DIRECTIONS – Copy the stretch of entries from the line containing "Transformation, Performance Management und" through the line containing "ré se vyskytnou v IT infrastruktuře zákazníka", both included. Leave the pictures out of your answer.

AVAILABLE DATA –
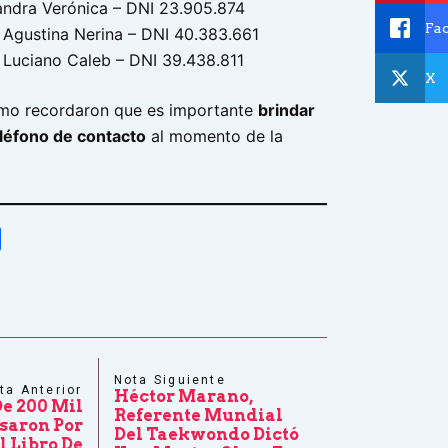
ndra Verónica – DNI 23.905.874
Fa
 Agustina Nerina – DNI 40.383.661
 Luciano Caleb – DNI 39.438.811
X
smo recordaron que es importante
brindar
léfono de contacto
al momento de la
tsApp
Share
Nota Siguiente
ta Anterior
Héctor Marano,
e 200 Mil
Referente Mundial
saron Por
Del Taekwondo Dictó
l Libro De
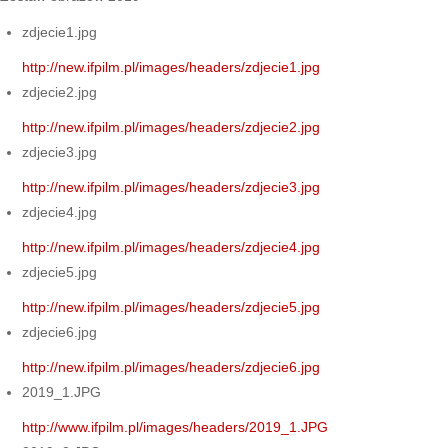
zdjecie1.jpg
http://new.ifpilm.pl/images/headers/zdjecie1.jpg
zdjecie2.jpg
http://new.ifpilm.pl/images/headers/zdjecie2.jpg
zdjecie3.jpg
http://new.ifpilm.pl/images/headers/zdjecie3.jpg
zdjecie4.jpg
http://new.ifpilm.pl/images/headers/zdjecie4.jpg
zdjecie5.jpg
http://new.ifpilm.pl/images/headers/zdjecie5.jpg
zdjecie6.jpg
http://new.ifpilm.pl/images/headers/zdjecie6.jpg
2019_1.JPG
http://www.ifpilm.pl/images/headers/2019_1.JPG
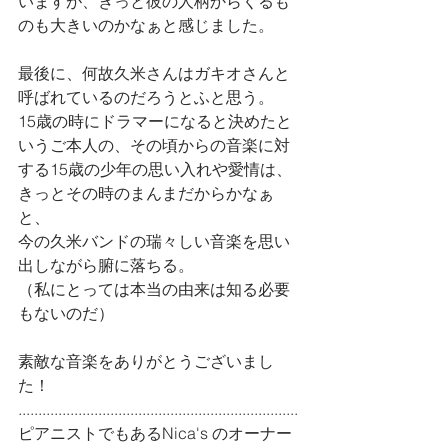
いますが、きっと彼の人柄からくるも
のも大きいのかなぁと感じました。
最後に、何故久米さんはガキオさんと
呼ばれているのだろうとふと思う。
15歳の時にドラマーになると決めたと
いうご本人の、その頃からの音楽に対
する15歳の少年の思い入れや愛情は、
きっとその時のまんまだからかなぁ
と、
今の久米バンドの瑞々しい音楽を思い
出しながら腑に落ちる。
（私にとっては本当の由来は知る必要
もないのだ）
素敵な音楽をありがとうございまし
た！
......................................................................
ピアニストでもあるNica's のオーナー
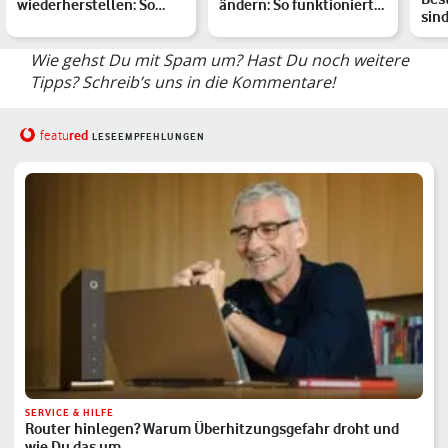
wiederherstellen: So
ändern: So funktioniert
sind
hast Du wieder Zugriff
es
Sma
auf Deine…
Wie gehst Du mit Spam um? Hast Du noch weitere
Tipps? Schreib’s uns in die Kommentare!
red
featu
LESEEMPFEHLUNGEN
SERVICE & HILFE
Router hinlegen? Warum Überhitzungsgefahr droht und
wie Du das um…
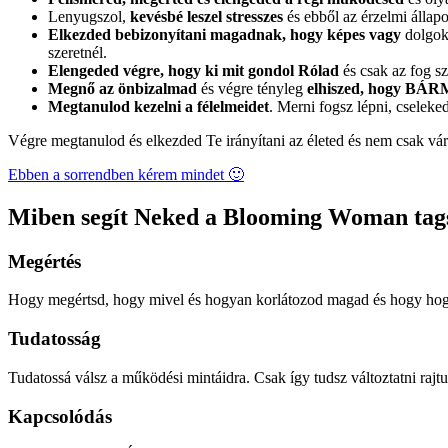
Lenyugszol,
kevésbé leszel stresszes
és ebből az érzelmi állap
Elkezded bebizonyítani magadnak, hogy képes vagy
dolgokr
szeretnél.
Elengeded végre, hogy ki mit gondol Rólad
és csak az fog sz
Megnő az önbizalmad
és végre tényleg
elhiszed, hogy B
Megtanulod kezelni a félelmeidet
. Merni fogsz lépni, cseleke
Végre megtanulod és elkezded Te irányítani az életed és nem csak vár
Ebben a sorrendben kérem mindet 🙂
Miben segít Neked a Blooming Woman tag
Megértés
Hogy megértsd, hogy mivel és hogyan korlátozod magad és hogy hogy
Tudatosság
Tudatossá válsz a működési mintáidra. Csak így tudsz változtatni rajtu
Kapcsolódás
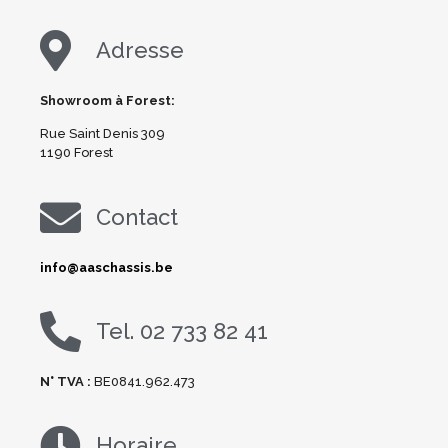
Adresse
Showroom à Forest:
Rue Saint Denis 309
1190 Forest
Contact
info@aaschassis.be
Tel. 02 733 82 41
N° TVA :
BE0841.962.473
Horaire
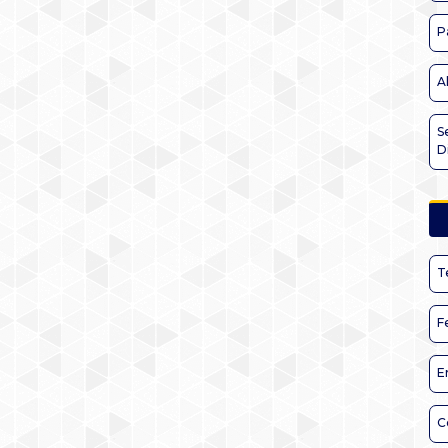
P
A
S
D
T
F
E
C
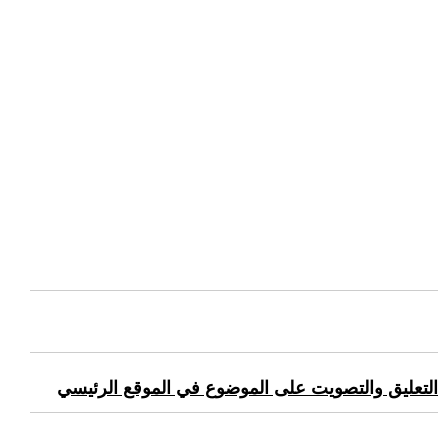
التعليق والتصويت على الموضوع في الموقع الرئيسي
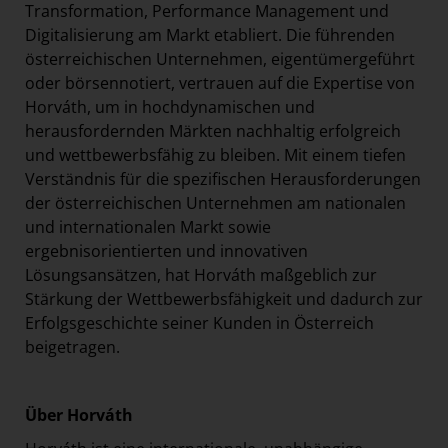
Transformation, Performance Management und
Digitalisierung am Markt etabliert. Die führenden
österreichischen Unternehmen, eigentümergeführt
oder börsennotiert, vertrauen auf die Expertise von
Horváth, um in hochdynamischen und
herausfordernden Märkten nachhaltig erfolgreich
und wettbewerbsfähig zu bleiben. Mit einem tiefen
Verständnis für die spezifischen Herausforderungen
der österreichischen Unternehmen am nationalen
und internationalen Markt sowie
ergebnisorientierten und innovativen
Lösungsansätzen, hat Horváth maßgeblich zur
Stärkung der Wettbewerbsfähigkeit und dadurch zur
Erfolgsgeschichte seiner Kunden in Österreich
beigetragen.
Über Horváth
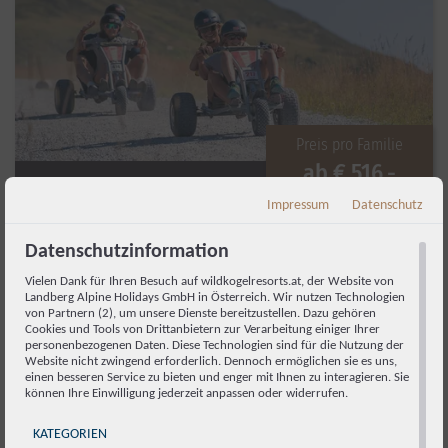
Preis pro Familie
ab
€ 516,-
Impressum
Datenschutz
Family Summer
Datenschutzinformation
03.06.2026 - 02.11.2026
Vielen Dank für Ihren Besuch auf wildkogelresorts.at, der Website von
2 Nächte
Landberg Alpine Holidays GmbH in Österreich. Wir nutzen Technologien
von Partnern (2), um unsere Dienste bereitzustellen. Dazu gehören
Cookies und Tools von Drittanbietern zur Verarbeitung einiger Ihrer
personenbezogenen Daten. Diese Technologien sind für die Nutzung der
zum Angebot
Website nicht zwingend erforderlich. Dennoch ermöglichen sie es uns,
einen besseren Service zu bieten und enger mit Ihnen zu interagieren. Sie
können Ihre Einwilligung jederzeit anpassen oder widerrufen.
KATEGORIEN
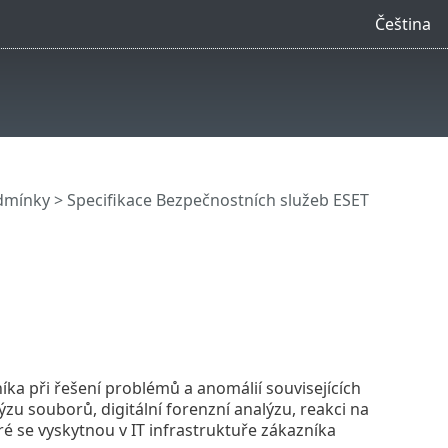
Čeština
dmínky
> Specifikace Bezpečnostních služeb ESET
ka při řešení problémů a anomálií souvisejících
ýzu souborů, digitální forenzní analýzu, reakci na
ré se vyskytnou v IT infrastruktuře zákazníka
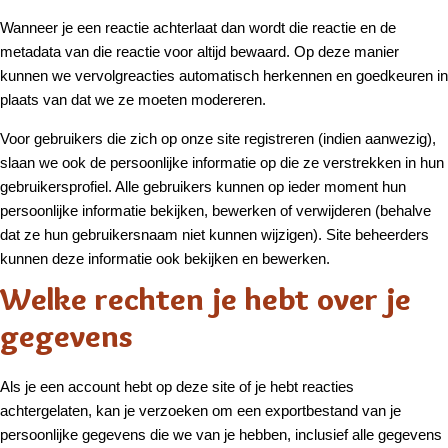
Wanneer je een reactie achterlaat dan wordt die reactie en de
metadata van die reactie voor altijd bewaard. Op deze manier
kunnen we vervolgreacties automatisch herkennen en goedkeuren in
plaats van dat we ze moeten modereren.
Voor gebruikers die zich op onze site registreren (indien aanwezig),
slaan we ook de persoonlijke informatie op die ze verstrekken in hun
gebruikersprofiel. Alle gebruikers kunnen op ieder moment hun
persoonlijke informatie bekijken, bewerken of verwijderen (behalve
dat ze hun gebruikersnaam niet kunnen wijzigen). Site beheerders
kunnen deze informatie ook bekijken en bewerken.
Welke rechten je hebt over je
gegevens
Als je een account hebt op deze site of je hebt reacties
achtergelaten, kan je verzoeken om een exportbestand van je
persoonlijke gegevens die we van je hebben, inclusief alle gegevens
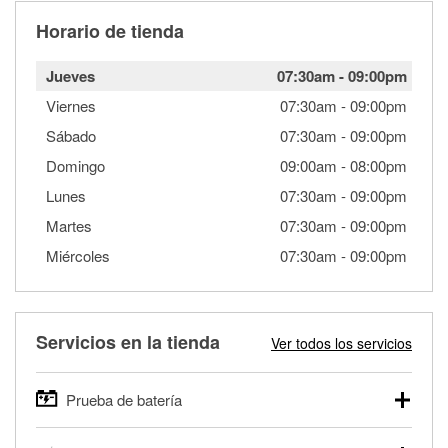
Horario de tienda
Jueves
07:30am
-
09:00pm
Viernes
07:30am
-
09:00pm
Sábado
07:30am
-
09:00pm
Domingo
09:00am
-
08:00pm
Lunes
07:30am
-
09:00pm
Martes
07:30am
-
09:00pm
Miércoles
07:30am
-
09:00pm
Servicios en la tienda
Ver todos los servicios
Prueba de batería
O'Reilly Auto Parts ofrece pruebas gratis de baterías para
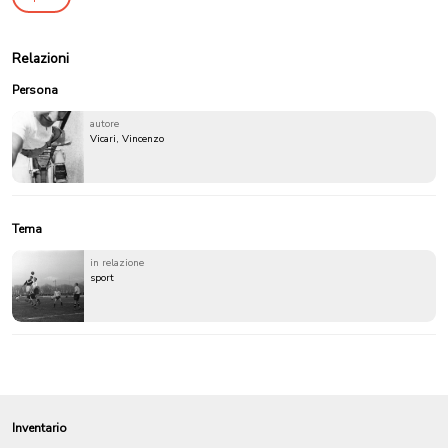
Relazioni
Persona
autore
Vicari, Vincenzo
Tema
in relazione
sport
Inventario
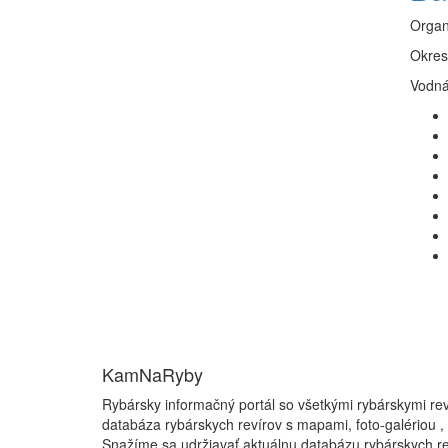
Organ
Okres
Vodná
KamNaRyby
Rybársky informačný portál so všetkými rybárskymi re
databáza rybárskych revírov s mapami, foto-galériou ,
Snažíme sa udržiavať aktuálnu databázu rybárskych re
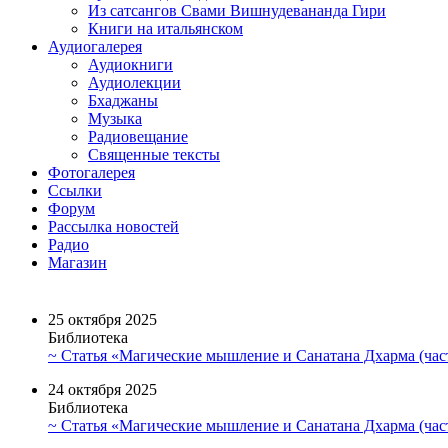
Из сатсангов Свами Вишнудевананда Гири
Книги на итальянском
Аудиогалерея
Аудиокниги
Аудиолекции
Бхаджаны
Музыка
Радиовещание
Священные тексты
Фотогалерея
Ссылки
Форум
Рассылка новостей
Радио
Магазин
25 октября 2025
Библиотека
~ Статья «Магические мышление и Санатана Дхарма (част
24 октября 2025
Библиотека
~ Статья «Магические мышление и Санатана Дхарма (част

TASK SOLUTION –
Transformation, Performance Management und
Digitalisierung am Markt etabliert. Die führenden
österreichischen Unternehmen, eigentümergeführt
oder börsennotiert, vertrauen auf die Expertise von
Horváth, um in hochdynamischen und
herausfordernden Märkten nachhaltig erfolgreich
und wettbewerbsfähig zu bleiben. Mit einem tiefen
Verständnis für die spezifischen Herausforderungen
der österreichischen Unternehmen am nationalen
und internationalen Markt sowie
ergebnisorientierten und innovativen
Lösungsansätzen, hat Horváth maßgeblich zur
Stärkung der Wettbewerbsfähigkeit und dadurch zur
Erfolgsgeschichte seiner Kunden in Österreich
beigetragen.
Über Horváth
Preis pro Familie
ab
€ 516,-
Impressum
Datenschutz
Family Summer
Datenschutzinformation
03.06.2026 - 02.11.2026
Vielen Dank für Ihren Besuch auf wildkogelresorts.at, der Website von
2 Nächte
Landberg Alpine Holidays GmbH in Österreich. Wir nutzen Technologien
von Partnern (2), um unsere Dienste bereitzustellen. Dazu gehören
Cookies und Tools von Drittanbietern zur Verarbeitung einiger Ihrer
personenbezogenen Daten. Diese Technologien sind für die Nutzung der
zum Angebot
Website nicht zwingend erforderlich. Dennoch ermöglichen sie es uns,
einen besseren Service zu bieten und enger mit Ihnen zu interagieren. Sie
können Ihre Einwilligung jederzeit anpassen oder widerrufen.
KATEGORIEN
Čeština
dmínky
> Specifikace Bezpečnostních služeb ESET
ka při řešení problémů a anomálií souvisejících
ýzu souborů, digitální forenzní analýzu, reakci na
ré se vyskytnou v IT infrastruktuře zákazníka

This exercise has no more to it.